Тонул в снегу предсмертный хрип, —
Разверстыми от скорби ртами
Напоминая жалких рыб.
И мы не ведали, что будет,
Но знали: будет уж не так;
Мечтали о покое люди —
Хотя бы только «на пятак».
Но им, какое дело было
До тех, кто нес для них оброк:
Они с двойной идейной силой
Делили лакомый пирог;
В дерьме друг дружку волочили,
И воздух портя, и сопя…
Пахана вдруг разоблачили —
Так испугались за себя.
И тут же снова на попятный —
Закономерность ведь ясна:
И на вожде бывают пятна,
А без вождей самим хана.
Мне дан с рожденья некий скепсис,
Не расстаюсь с тех пор я с ним,
Он мне твердит: «У нас ведь сепсис,
И он, увы, неизлечим…»
Но с этой думою отчаянной
Мне было легче, чем тому,
Кто, как и ты, наивно чаял,
Что приоткроют нам тюрьму.
* * *
Не претендуя на лавры гоголевского Поприщина и стараясь особенно не выкобениваться, хочу все же пометить дату следующей моей записи вот так (пишу ведь сразу почти за три месяца):
Мапремая, 42-го числа, между днем и ночью
Как глупо! Взял и поссорился с Риммой. Вернее, допек до того, что она сказала: нам лучше прекратить отношения. А меня как раз «отношения» весьма устраивали. После Киры не было так хорошо ни с кем. Но с Кирой не виделись уже около трех лет, она, я слышал, замуж вышла…
Разговор с Риммой произошел на скамейке все того же Гоголевского бульвара, порядком истоптанного нами за последние месяцы, и слова эти вырвались у нее не случайно, а, как мне казалось, стали результатом предварительных размышлений, после которых она и произнесла:
– Нам не надо больше встречаться, Юра.
– Почему? – тупо спросил я, хотя несколько дней назад она уже высказывала похожую мысль, правда, не с такой определенностью.
– Потому что больше не могу.
Сказала и умолкла, и я молчу, так как не знаю, что ответить, возразить. А что возразишь? Хозяин – барин. А хозяйка – барыня…

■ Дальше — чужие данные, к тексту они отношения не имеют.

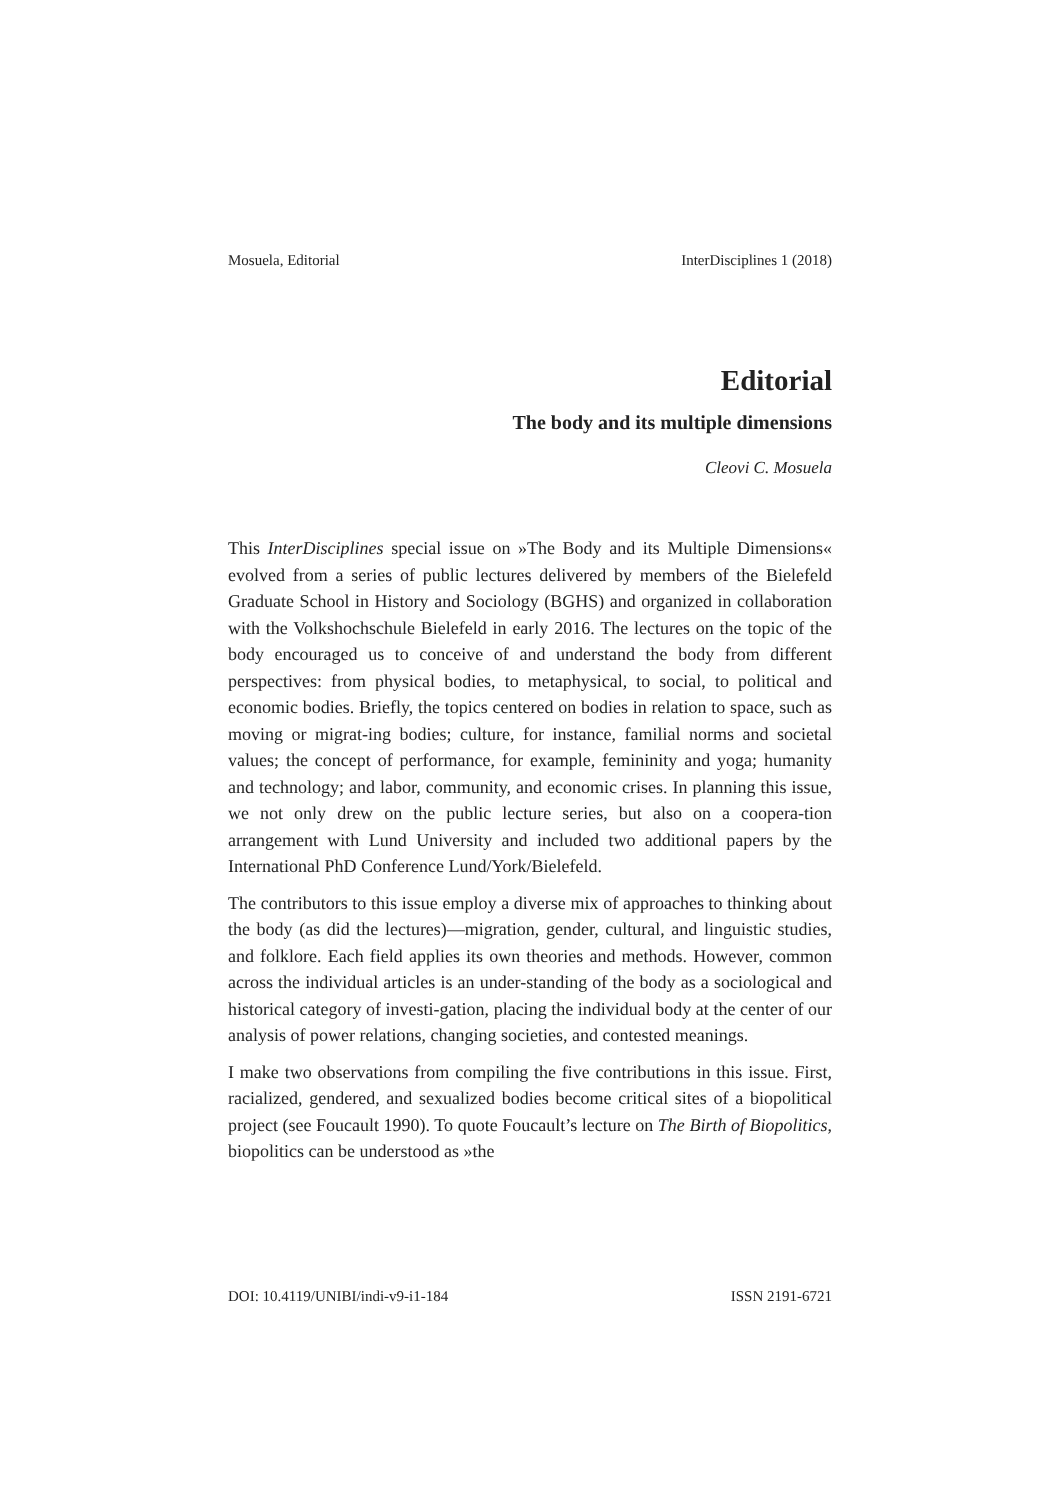Mosuela, Editorial InterDisciplines 1 (2018)
Editorial
The body and its multiple dimensions
Cleovi C. Mosuela
This InterDisciplines special issue on »The Body and its Multiple Dimensions« evolved from a series of public lectures delivered by members of the Bielefeld Graduate School in History and Sociology (BGHS) and organized in collaboration with the Volkshochschule Bielefeld in early 2016. The lectures on the topic of the body encouraged us to conceive of and understand the body from different perspectives: from physical bodies, to metaphysical, to social, to political and economic bodies. Briefly, the topics centered on bodies in relation to space, such as moving or migrat-ing bodies; culture, for instance, familial norms and societal values; the concept of performance, for example, femininity and yoga; humanity and technology; and labor, community, and economic crises. In planning this issue, we not only drew on the public lecture series, but also on a coopera-tion arrangement with Lund University and included two additional papers by the International PhD Conference Lund/York/Bielefeld.
The contributors to this issue employ a diverse mix of approaches to thinking about the body (as did the lectures)—migration, gender, cultural, and linguistic studies, and folklore. Each field applies its own theories and methods. However, common across the individual articles is an under-standing of the body as a sociological and historical category of investi-gation, placing the individual body at the center of our analysis of power relations, changing societies, and contested meanings.
I make two observations from compiling the five contributions in this issue. First, racialized, gendered, and sexualized bodies become critical sites of a biopolitical project (see Foucault 1990). To quote Foucault’s lecture on The Birth of Biopolitics, biopolitics can be understood as »the
DOI: 10.4119/UNIBI/indi-v9-i1-184 ISSN 2191-6721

Но что же получается?.. – продолжал я растерянно размышлять, глядя на начинающие прозрачно зеленеть деревья. Опять я – после того, как ушел от Мары, чему косвенно способствовала, а вернее, ускорила этот уход моя сокурсница Кира, и после того, как расстался с Кирой, – оказываюсь, так сказать, «на выданье». В одиночестве. Однако в первом случае переносить его было, в некотором смысле, проще: меня так потрясла тогда попытка Мары отравиться (или инсценировка, как уверяют некоторые, – но какая разница, я тогда не анализировал), и я был в таком состоянии, что долгое время не мог вообще думать о женщинах. Говорю о близости, понимаете?.. Но теперь-то я ведь давно «разговелся», и что же? Снова пост? Или снова суетиться – искать, перебирать, не находить того, что ищешь, что может зацепить за душу и за прочие места. И чтобы не на один вечер. И не на два…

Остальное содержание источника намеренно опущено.